One of America’s most gifted directors of actors, Ang Lee deserves a large measure of credit for these turns as well as for the fine work of Michelle Williams as Ennis’ wife Alma and Anne Hathaway as Jack’s wife Lureen. Lee has often said that his main theme as an artist is repression, the conflict between social norms and inner impulses, and Brokeback certainly offers him plenty of congenial material. Aside from the acting, however, the quality of his contributions is notably uneven.
Though consciously evoking models like John Ford and Anthony Mann, Lee’s visual approach to his mythic western settings lacks their inspired rigor, settling too often for the mundanely realistic or the merely pretty.
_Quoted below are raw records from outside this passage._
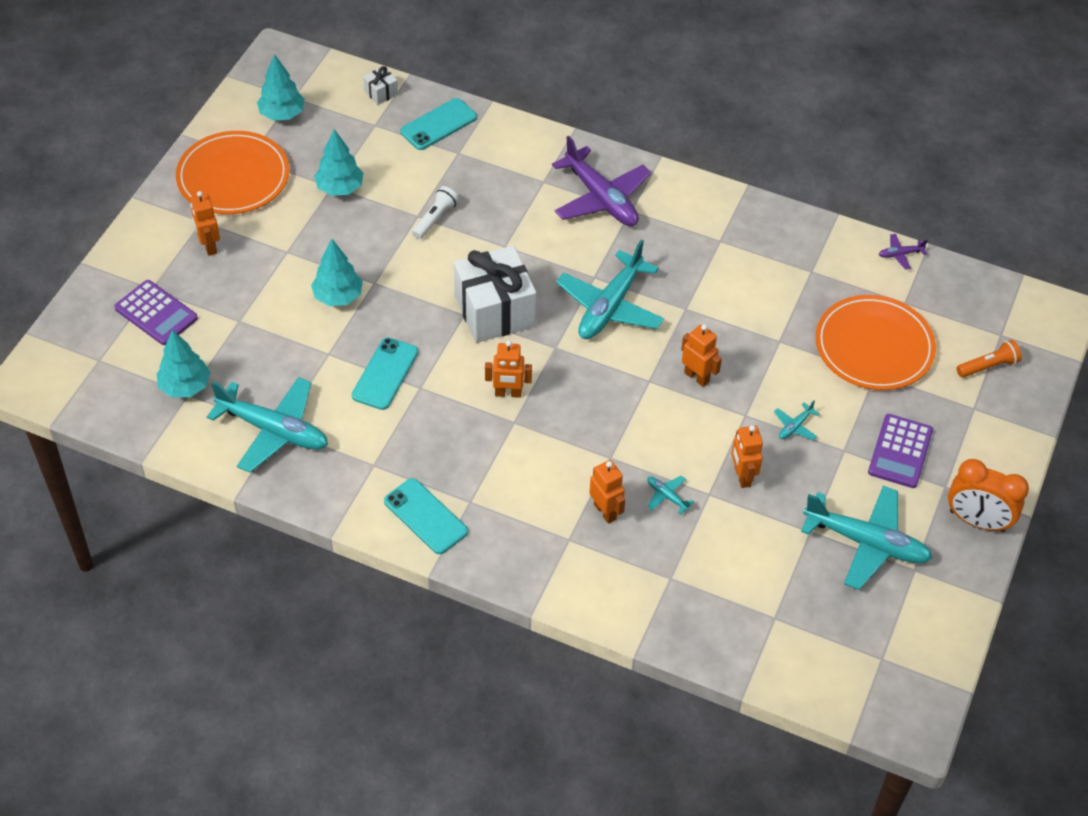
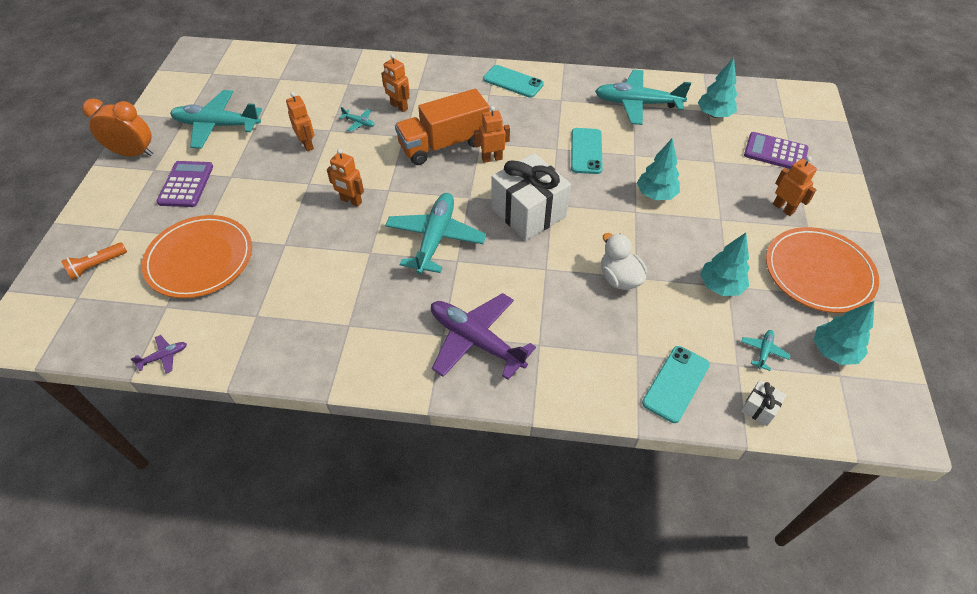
camera: 165 degrees right, 0 degrees up
(435, 219) = (619, 278): white flashlight -> white duck
(562, 430) = (444, 144): none -> orange truck
(795, 426) = (269, 183): turquoise plane -> turquoise plane (763, 351)

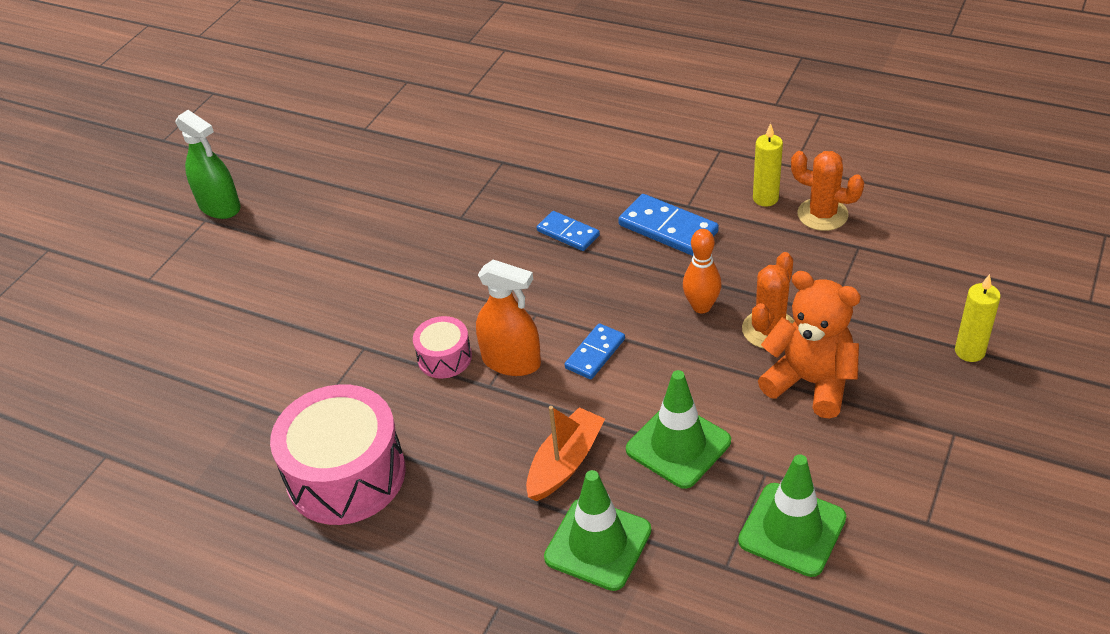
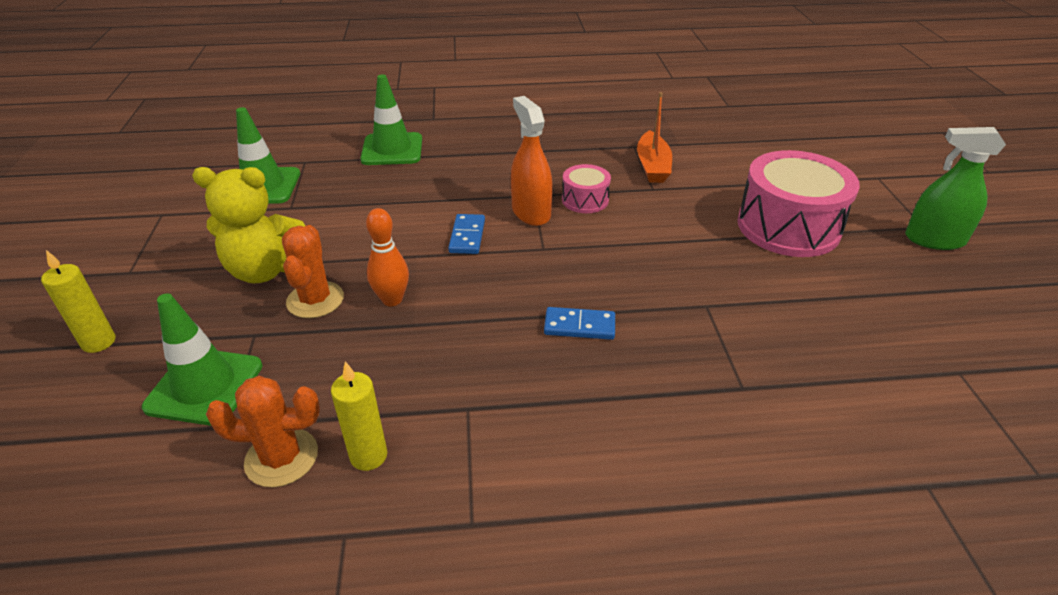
camera: 145 degrees right, 5 degrees down
(346, 475) = (577, 134): pink drum -> pink drum (788, 227)
(511, 361) = (531, 212): orange spray bottle -> orange spray bottle turned 75 degrees clockwise
(565, 463) = (440, 174): orange boat -> orange boat (652, 166)
(668, 229) = (473, 368): blue domino -> none
(678, 445) = (364, 203): green traffic cone -> green traffic cone (204, 386)
(810, 382) = (265, 270): orange teddy bear -> yellow teddy bear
When the story resumes its account of Ennis and Jack’s relationship, wending through years when the characters escape their families and exercise their passion only during periodic fishing trips, the narrative itself grows flabby and anecdotal. Though it recovers in its very moving final scene, the whole has much that’s expendable or unaccountably clunky.
Here’s a particularly egregious–and, I think, revealing–example. As noted, for years Ennis and Jack go off on weeklong trips to the mountains where they (presumably) make love and (supposedly) fish. But then comes the big blow-up where Ennis’ suspicious wife finally confronts him, saying “All this time you’d leave and take that fishing tackle box, but not once did you open it. I know because I put a note inside asking you to bring me and the kids some fish, and you never even saw it.”
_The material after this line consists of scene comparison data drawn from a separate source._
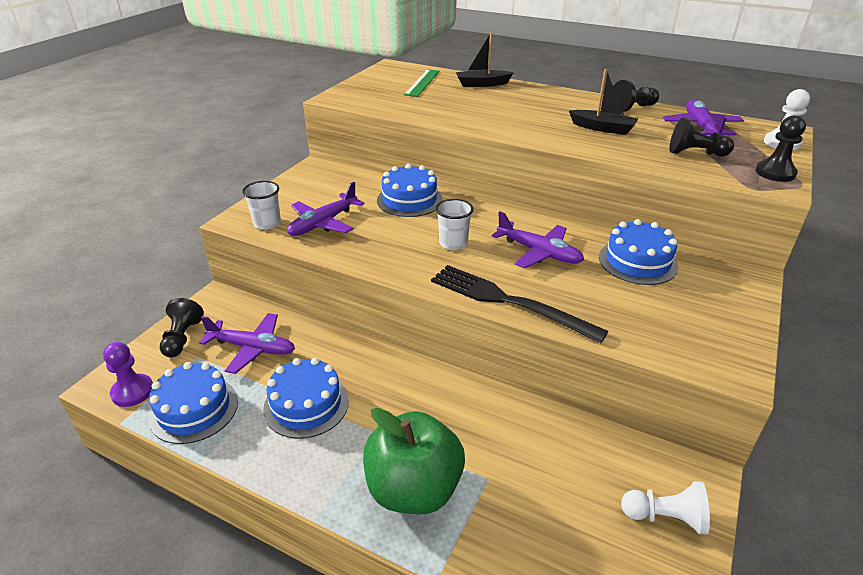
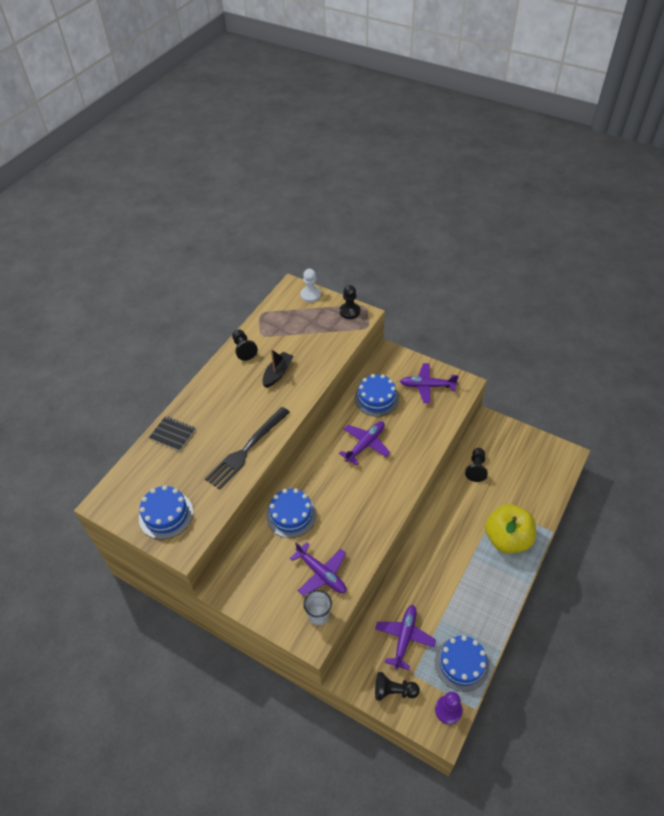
camera: 85 degrees left, 15 degrees up
(306, 404) = (454, 596): blue cake -> blue cake (166, 515)
(414, 489) = (507, 539): green apple -> yellow apple
(422, 82) = (158, 478): green ruler -> none
(453, 243) = (352, 490): white cup -> none
(482, 84) = (172, 434): black boat -> black notebook
(508, 301) = (415, 466): black fork -> black fork (246, 449)
(665, 517) = (511, 440): white pawn -> none
(695, 153) = (321, 337): black pawn -> black pawn (476, 469)
(701, 127) = (283, 323): purple plane -> purple plane (427, 386)

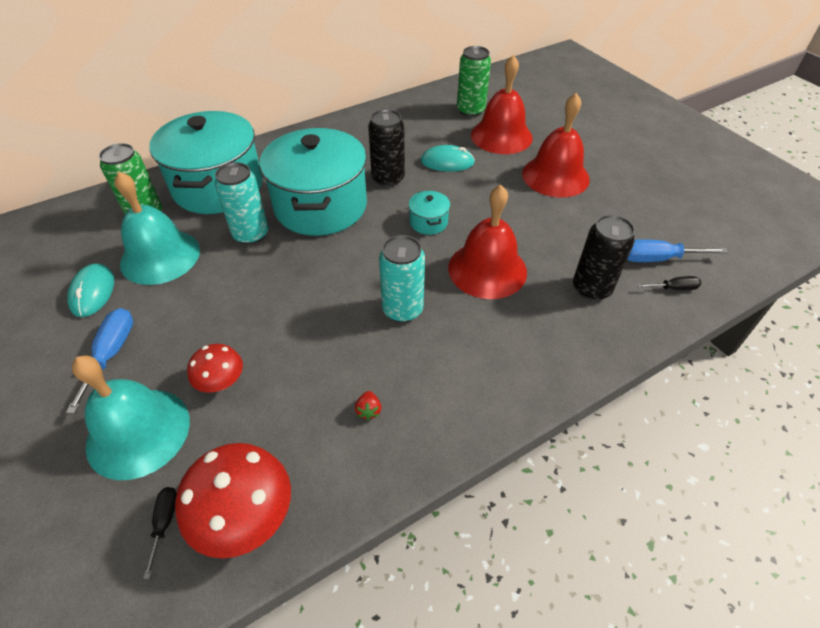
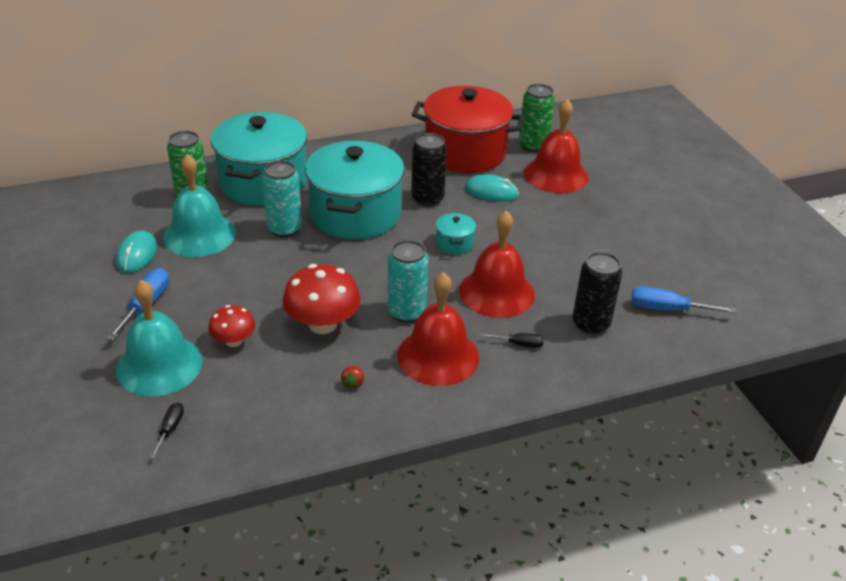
camera: 10 degrees right, 10 degrees down
(245, 516) = (234, 436): red mushroom -> red mushroom (322, 324)
(410, 126) = (465, 152): none -> red pot
(555, 176) = (597, 220): red bell -> red bell (438, 356)
(674, 288) = (672, 336): black screwdriver -> black screwdriver (519, 344)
So we’re to believe that Ennis and Jack went to the Wyoming wilds year after year and never touched a fishing pole? Sorry, but that strikes me as the stupidest thing I’ve seen in a serious movie in a very long time. It’s stupid because it totally ignores who these characters are. Notice: They’re not Gold’s Gym queens who never set foot outside of North Raleigh. They’re rugged western outdoorsmen who’ve spent their lives in the wilderness; they love to ride, hunt and fish. These guys don’t go off to the mountains just to screw. Patently, they screw and they fish–you might even say that’s their idea of heaven.
Though this scene can be regarded as simply a baldly obtuse piece of melodramatic writing, I’m afraid its ignorance of character infects even the film’s implicit political dimension. In effect, Brokeback is a romance that captures the special spell of one’s first love, the kind that flourishes only in the blush of youth. Countless other dramas, from Elia Kazan’s Splendor in the Grass to the McMurtry-penned Last Picture Show to the trailblazing BBC series Brideshead Revisited (a work centered on gay/bisexual men), survey similar emotional Brigadoons and acknowledge that all are ultimately vulnerable to the tragic onslaughts of time and age.
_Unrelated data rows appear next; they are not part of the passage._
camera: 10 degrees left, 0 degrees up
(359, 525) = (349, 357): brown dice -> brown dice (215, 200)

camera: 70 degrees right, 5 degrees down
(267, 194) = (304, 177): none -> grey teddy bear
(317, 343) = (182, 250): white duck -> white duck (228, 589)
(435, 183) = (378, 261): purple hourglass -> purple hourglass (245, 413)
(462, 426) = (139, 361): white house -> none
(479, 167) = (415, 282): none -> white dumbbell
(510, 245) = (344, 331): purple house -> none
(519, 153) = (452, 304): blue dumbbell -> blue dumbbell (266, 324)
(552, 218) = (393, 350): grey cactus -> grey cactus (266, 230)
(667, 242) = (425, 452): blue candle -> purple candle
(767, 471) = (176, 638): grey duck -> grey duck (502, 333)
Lee’s film, on the other hand, wants to hold on to the fantasy that everything that “Brokeback Mountain” represents to Ennis and Jack might somehow have been preserved forever. To do this, it must downplay all evidence of their divergent characters (Jack evidently sleeps with many men including male prostitutes, while Ennis’ other romantic interests are female) in order to hint that the two men could have stayed together as a couple were it not for the terrible force of “homophobia,” two instances of which are clumsily inserted into the story at crucial points.
While it may further burnish the film’s romantic sheen, this kind of politically thwarted, would-be “happily ever after” is just as phony and fantastical as the old, achieved kind. It tells us that life is all a matter of social structures and political arrangements rather than the messy exigencies of character, fate and individual choice. That tendency is what finally drags Lee’s film away from art into the realm of P.C. sermonizing.